Dennis Gannon and Beth Plale
From Chemical Informatics and Cyberinfrastructure Collaboratory
Status on Optimization of Data Clustering Algorithms
Jiahu Deng 10/05/2006
Clustering algorithms are useful in molecular chemistry for detecting similarities in molecular structures in terascale databases where visual inspection is impossible. Our goal in this project is to study the behaviors of different clustering routines, with the goal of optimizing a parallel clustering algorithm in a multicore machine. This clustering algorithm will have to achieve its best performance on a large community data collection like PubChem.

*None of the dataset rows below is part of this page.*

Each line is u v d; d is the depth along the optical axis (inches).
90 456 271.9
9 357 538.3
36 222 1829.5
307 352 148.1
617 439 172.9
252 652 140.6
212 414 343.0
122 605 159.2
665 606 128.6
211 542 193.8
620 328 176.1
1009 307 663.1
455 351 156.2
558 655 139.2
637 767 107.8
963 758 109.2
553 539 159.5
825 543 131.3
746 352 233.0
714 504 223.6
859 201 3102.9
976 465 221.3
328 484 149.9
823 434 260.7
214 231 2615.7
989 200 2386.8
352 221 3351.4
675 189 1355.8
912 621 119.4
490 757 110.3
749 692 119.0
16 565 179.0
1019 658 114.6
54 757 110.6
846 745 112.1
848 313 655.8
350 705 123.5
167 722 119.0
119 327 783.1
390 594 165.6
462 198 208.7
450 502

We are starting our study by examining a simple sequential K-means clustering algorithm, using the Cluster 3.0* open source data clustering package. We have carried out the preliminary performance testing of the K-means clustering routine, examining the execution times of different components of the K-means algorithm to understand the performance profile. In addition, we also studied the method to find a solution that avoids the non-convergence problem of the K-means clustering algorithm. The next step is to parallelize the K-means algorithm (bisecting K-means) for purposes of providing a learning experience and a benchmark against which we can compare the Digital Chemistry DivKmeans algorithm, or another algorithm based on fuzzy clustering.
http://bonsai.ims.u-tokyo.ac.jp/~mdehoon/software/cluster/software.htm
Educational Iniative: Tools and Technology for Computational e-Science.
Instructors/developers: Dennis Gannon and Beth Plale
This is a new course that has been designed to teach students the core computational systems science they will need to know when they try to do research in the distributed computing e-science environment of the future. The course covers the design and implementation of web-based scientific gateway portals, web service architectures, data analysis and mining, software tooks for workflow design and execution. It applies this knowledge to the scientific topics of inerest to CiCC and other large-scale e-science iniatives including TeraGrid and the NSF LEAD project.
Currently 35 graduate students are enrolled in the course. They are divided into teams of 4 students. Each team is building a portal to provide workflow and web services to a particular scientific application.